* Your objective
Copy out all lines in the material below that contain the string "leather".

* Data for analysis
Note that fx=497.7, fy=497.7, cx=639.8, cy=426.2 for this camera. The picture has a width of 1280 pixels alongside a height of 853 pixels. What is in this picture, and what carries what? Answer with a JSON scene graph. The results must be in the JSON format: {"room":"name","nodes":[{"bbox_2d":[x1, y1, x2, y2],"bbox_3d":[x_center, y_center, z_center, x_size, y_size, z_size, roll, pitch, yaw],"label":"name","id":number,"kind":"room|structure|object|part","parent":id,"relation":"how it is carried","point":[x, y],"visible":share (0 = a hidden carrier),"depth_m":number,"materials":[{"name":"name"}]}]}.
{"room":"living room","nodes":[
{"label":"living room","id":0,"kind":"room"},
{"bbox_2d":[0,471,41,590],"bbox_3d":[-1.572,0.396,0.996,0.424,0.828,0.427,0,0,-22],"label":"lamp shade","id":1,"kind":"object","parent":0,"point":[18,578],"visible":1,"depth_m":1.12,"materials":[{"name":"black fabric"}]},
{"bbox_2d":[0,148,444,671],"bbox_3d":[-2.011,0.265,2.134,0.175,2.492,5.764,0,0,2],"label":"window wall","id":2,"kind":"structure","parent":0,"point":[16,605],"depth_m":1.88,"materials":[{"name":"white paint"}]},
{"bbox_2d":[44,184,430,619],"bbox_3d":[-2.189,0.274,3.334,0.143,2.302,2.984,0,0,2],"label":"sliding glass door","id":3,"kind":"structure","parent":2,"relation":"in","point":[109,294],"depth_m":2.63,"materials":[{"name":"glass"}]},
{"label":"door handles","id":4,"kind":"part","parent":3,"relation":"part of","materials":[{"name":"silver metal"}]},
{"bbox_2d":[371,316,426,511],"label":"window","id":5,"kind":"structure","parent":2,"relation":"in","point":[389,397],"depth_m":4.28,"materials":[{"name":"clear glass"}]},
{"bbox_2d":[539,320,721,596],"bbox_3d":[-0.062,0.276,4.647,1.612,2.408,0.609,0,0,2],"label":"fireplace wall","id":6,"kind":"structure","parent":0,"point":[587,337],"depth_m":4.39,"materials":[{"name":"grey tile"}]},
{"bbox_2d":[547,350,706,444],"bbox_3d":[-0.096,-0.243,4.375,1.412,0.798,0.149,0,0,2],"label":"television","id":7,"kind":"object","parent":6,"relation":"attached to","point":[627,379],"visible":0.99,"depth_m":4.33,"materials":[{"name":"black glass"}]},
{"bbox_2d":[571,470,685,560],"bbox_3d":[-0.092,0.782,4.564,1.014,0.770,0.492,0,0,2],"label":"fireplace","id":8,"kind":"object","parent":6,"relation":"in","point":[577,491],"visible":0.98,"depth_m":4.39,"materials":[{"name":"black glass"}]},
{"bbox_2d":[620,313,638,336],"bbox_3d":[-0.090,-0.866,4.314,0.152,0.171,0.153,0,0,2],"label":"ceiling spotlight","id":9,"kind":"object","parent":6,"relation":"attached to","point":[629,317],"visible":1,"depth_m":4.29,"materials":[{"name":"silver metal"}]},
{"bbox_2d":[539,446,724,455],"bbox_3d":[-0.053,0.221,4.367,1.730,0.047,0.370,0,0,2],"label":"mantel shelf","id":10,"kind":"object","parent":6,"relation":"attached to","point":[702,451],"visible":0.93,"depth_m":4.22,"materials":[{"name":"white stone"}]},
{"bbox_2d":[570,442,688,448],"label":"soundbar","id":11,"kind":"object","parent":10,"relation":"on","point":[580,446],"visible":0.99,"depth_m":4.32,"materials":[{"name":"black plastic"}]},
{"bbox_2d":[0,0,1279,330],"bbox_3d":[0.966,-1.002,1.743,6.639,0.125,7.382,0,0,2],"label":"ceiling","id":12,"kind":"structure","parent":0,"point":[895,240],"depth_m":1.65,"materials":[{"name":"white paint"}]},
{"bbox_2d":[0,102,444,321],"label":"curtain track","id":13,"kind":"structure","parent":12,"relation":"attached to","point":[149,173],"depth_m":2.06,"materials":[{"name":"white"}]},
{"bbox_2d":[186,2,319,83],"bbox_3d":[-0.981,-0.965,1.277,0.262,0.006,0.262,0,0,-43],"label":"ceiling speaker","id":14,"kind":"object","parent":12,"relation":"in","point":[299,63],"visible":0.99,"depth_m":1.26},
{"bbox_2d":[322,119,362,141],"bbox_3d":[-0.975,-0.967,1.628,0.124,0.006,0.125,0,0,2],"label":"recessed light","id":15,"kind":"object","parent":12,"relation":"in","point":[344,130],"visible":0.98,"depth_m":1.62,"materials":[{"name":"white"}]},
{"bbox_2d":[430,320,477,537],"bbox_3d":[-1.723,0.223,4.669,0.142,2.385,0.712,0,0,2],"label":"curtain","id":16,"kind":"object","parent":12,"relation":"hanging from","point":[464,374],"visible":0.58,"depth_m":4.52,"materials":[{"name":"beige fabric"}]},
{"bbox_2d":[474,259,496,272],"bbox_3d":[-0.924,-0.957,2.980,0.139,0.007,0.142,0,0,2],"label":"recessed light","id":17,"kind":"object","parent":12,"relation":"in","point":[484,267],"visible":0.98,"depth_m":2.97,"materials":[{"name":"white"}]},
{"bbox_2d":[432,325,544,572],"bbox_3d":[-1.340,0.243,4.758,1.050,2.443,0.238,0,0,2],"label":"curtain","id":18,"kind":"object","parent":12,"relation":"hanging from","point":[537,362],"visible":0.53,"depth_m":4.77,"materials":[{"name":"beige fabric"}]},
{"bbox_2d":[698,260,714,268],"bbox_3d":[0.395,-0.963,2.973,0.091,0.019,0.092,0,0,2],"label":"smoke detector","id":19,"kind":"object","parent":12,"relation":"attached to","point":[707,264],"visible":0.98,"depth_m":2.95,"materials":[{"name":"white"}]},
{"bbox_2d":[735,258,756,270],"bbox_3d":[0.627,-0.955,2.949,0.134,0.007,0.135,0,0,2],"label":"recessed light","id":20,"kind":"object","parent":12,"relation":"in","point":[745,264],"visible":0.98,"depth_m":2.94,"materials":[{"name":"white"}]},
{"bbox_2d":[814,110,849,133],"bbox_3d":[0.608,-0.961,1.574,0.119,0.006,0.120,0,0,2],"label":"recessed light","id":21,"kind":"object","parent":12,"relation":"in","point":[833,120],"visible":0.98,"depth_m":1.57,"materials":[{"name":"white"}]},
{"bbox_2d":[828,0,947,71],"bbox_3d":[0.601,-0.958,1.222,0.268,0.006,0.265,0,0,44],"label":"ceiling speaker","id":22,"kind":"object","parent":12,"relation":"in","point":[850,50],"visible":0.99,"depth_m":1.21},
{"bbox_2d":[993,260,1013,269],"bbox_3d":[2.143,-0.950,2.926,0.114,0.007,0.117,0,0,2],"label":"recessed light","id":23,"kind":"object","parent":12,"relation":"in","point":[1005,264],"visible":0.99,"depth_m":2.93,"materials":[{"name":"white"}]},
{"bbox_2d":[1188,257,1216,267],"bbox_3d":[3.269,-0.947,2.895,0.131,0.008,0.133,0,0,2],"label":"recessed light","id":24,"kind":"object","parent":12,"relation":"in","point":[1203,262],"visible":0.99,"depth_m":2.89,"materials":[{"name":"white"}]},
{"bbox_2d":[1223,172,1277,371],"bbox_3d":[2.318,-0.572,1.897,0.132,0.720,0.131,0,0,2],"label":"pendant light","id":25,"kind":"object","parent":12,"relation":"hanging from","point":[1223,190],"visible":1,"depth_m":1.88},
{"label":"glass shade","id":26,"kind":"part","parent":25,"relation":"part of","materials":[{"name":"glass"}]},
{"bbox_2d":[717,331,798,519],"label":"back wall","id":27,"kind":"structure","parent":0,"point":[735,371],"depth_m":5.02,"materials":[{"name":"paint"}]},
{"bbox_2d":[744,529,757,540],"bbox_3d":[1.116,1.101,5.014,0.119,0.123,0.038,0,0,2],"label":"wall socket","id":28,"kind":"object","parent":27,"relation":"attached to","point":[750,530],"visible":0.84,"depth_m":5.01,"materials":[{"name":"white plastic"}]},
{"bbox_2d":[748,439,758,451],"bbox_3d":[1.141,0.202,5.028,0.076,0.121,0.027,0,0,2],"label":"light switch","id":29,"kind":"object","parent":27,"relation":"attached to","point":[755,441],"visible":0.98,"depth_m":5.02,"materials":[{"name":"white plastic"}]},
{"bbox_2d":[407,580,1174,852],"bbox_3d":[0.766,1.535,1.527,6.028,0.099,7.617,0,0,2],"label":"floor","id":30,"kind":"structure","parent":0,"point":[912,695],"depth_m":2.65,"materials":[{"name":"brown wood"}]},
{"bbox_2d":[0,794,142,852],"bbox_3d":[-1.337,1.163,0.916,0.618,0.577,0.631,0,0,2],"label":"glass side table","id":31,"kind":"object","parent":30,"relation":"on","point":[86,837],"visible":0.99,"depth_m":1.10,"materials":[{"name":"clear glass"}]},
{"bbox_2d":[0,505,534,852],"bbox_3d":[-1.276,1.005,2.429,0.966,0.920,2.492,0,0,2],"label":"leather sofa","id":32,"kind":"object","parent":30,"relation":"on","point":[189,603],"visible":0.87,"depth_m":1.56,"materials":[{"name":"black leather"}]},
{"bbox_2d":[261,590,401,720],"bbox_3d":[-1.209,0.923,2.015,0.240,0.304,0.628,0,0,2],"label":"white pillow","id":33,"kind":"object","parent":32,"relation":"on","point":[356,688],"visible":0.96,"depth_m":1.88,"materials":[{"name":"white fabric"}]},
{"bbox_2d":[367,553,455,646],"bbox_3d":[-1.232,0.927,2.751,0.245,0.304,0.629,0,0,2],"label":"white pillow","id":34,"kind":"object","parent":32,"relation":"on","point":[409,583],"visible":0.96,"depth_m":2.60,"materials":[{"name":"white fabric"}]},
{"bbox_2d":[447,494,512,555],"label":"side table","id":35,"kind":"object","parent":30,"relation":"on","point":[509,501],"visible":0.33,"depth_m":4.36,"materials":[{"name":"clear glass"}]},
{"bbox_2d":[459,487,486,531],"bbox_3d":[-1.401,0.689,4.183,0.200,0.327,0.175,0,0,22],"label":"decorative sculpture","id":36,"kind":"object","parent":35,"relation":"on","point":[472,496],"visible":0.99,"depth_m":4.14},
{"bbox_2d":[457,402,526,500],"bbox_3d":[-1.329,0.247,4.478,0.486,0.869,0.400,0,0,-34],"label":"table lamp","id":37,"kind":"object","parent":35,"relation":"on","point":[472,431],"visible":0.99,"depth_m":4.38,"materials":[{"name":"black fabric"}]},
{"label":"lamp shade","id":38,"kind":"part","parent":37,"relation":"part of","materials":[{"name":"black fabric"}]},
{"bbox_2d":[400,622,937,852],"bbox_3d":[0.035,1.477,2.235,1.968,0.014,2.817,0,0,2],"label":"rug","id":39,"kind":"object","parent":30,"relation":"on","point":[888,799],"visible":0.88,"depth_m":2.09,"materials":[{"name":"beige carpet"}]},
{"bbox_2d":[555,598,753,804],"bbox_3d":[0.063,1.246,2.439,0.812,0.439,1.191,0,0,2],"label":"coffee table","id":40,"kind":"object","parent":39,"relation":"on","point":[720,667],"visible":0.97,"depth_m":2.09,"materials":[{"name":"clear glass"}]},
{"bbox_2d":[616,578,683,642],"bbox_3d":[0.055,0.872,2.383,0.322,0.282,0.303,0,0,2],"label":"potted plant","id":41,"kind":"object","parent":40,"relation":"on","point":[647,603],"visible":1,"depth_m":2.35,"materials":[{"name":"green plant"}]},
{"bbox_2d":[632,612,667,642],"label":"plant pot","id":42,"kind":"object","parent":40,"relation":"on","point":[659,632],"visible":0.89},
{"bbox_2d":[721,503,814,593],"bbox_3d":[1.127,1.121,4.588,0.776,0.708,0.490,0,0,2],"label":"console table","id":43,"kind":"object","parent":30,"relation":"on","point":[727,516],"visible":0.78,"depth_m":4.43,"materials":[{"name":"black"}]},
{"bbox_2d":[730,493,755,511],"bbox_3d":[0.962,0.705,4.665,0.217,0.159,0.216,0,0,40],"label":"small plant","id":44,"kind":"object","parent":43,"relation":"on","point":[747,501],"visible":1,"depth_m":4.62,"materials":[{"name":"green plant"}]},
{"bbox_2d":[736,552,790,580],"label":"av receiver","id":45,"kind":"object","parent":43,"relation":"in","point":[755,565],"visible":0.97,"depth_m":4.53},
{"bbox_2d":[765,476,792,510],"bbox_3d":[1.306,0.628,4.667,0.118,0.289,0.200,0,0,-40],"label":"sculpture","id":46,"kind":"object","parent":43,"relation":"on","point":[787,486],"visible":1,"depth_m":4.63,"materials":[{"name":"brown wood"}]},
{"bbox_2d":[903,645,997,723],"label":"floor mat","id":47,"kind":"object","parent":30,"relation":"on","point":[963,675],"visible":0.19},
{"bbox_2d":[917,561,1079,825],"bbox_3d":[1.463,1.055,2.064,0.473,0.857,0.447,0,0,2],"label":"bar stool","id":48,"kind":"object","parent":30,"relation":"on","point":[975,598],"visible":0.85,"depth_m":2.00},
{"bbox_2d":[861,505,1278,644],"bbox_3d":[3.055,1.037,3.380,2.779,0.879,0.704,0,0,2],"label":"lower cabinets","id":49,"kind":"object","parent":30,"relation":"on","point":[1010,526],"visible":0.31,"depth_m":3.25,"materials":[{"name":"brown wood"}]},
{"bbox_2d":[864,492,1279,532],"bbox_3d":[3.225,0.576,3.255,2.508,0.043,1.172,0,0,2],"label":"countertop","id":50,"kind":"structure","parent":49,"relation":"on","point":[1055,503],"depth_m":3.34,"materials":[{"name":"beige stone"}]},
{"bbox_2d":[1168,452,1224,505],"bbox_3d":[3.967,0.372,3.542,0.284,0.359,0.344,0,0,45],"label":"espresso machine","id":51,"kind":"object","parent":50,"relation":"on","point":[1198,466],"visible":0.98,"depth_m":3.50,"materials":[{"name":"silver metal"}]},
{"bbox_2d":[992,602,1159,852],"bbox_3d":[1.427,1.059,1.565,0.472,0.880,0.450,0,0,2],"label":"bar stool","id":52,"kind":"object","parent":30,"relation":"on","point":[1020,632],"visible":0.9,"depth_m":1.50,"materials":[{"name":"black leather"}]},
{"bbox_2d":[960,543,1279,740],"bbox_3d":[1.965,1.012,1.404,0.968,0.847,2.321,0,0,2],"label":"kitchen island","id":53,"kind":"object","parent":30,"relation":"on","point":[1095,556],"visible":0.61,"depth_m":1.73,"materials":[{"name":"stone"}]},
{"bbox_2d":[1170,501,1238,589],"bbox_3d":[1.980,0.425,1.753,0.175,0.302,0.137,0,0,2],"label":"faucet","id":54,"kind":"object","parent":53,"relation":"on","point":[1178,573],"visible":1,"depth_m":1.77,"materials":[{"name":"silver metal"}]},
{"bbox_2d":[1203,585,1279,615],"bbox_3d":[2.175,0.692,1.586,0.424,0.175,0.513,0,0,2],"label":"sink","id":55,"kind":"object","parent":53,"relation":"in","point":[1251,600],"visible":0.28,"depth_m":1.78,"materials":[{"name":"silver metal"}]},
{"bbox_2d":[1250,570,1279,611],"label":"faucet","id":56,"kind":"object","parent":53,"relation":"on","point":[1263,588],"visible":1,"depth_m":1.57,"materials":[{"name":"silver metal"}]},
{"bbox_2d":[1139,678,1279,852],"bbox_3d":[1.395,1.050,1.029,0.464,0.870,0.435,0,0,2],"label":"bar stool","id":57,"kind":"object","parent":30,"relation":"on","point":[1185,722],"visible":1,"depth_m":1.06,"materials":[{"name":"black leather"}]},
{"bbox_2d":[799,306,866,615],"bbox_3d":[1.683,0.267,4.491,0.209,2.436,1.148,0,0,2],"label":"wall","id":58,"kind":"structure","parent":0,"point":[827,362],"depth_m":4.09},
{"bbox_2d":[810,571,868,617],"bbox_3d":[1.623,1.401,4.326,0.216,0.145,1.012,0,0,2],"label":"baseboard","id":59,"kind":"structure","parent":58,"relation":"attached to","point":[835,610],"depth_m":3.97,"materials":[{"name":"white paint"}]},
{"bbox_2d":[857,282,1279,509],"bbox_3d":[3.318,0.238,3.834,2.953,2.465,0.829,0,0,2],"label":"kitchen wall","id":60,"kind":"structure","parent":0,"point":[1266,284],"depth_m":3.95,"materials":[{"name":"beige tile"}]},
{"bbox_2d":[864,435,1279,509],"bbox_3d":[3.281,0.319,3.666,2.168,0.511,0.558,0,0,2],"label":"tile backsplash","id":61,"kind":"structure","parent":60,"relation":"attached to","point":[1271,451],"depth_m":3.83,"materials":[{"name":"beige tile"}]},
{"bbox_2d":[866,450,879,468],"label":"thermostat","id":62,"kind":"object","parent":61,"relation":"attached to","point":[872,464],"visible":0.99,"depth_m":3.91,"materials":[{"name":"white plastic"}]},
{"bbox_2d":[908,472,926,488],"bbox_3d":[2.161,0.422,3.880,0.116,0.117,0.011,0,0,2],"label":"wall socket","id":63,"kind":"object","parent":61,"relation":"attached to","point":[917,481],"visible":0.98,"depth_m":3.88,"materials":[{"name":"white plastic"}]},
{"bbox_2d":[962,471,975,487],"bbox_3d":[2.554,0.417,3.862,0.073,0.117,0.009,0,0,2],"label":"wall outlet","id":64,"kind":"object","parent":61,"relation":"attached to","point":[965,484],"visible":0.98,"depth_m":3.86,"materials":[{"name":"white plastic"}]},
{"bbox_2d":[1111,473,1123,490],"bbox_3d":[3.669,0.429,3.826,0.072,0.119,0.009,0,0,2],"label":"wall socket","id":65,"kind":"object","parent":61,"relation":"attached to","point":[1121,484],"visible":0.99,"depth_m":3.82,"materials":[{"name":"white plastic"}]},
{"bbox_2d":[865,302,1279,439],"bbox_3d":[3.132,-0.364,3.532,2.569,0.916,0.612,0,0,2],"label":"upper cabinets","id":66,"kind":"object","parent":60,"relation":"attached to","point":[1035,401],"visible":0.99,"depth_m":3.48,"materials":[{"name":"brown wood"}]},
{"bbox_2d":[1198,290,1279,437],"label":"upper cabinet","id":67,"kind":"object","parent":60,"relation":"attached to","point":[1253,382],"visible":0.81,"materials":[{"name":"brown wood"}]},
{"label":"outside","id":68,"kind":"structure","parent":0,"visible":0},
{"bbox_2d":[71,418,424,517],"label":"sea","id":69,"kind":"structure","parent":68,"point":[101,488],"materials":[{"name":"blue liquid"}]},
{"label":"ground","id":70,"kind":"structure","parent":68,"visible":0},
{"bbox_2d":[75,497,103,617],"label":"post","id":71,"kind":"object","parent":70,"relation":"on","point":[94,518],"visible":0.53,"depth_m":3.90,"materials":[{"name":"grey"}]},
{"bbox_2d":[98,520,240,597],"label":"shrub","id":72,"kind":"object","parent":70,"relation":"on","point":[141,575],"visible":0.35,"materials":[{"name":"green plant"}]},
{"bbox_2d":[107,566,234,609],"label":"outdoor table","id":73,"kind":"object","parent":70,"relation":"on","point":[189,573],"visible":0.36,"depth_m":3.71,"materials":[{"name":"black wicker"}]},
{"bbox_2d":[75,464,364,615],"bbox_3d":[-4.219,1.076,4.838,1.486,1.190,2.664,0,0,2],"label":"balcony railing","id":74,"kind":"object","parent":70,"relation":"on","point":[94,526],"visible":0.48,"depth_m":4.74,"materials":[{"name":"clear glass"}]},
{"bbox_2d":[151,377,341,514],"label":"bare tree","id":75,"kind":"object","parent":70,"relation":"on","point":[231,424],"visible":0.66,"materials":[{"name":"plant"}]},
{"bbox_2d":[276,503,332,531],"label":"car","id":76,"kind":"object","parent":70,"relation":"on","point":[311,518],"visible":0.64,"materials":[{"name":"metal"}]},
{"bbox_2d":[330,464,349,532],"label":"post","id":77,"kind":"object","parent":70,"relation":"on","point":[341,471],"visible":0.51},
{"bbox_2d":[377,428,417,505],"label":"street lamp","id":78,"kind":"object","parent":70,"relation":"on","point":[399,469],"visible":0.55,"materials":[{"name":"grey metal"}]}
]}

* Task answer
{"bbox_2d":[0,505,534,852],"bbox_3d":[-1.276,1.005,2.429,0.966,0.920,2.492,0,0,2],"label":"leather sofa","id":32,"kind":"object","parent":30,"relation":"on","point":[189,603],"visible":0.87,"depth_m":1.56,"materials":[{"name":"black leather"}]},
{"bbox_2d":[992,602,1159,852],"bbox_3d":[1.427,1.059,1.565,0.472,0.880,0.450,0,0,2],"label":"bar stool","id":52,"kind":"object","parent":30,"relation":"on","point":[1020,632],"visible":0.9,"depth_m":1.50,"materials":[{"name":"black leather"}]},
{"bbox_2d":[1139,678,1279,852],"bbox_3d":[1.395,1.050,1.029,0.464,0.870,0.435,0,0,2],"label":"bar stool","id":57,"kind":"object","parent":30,"relation":"on","point":[1185,722],"visible":1,"depth_m":1.06,"materials":[{"name":"black leather"}]},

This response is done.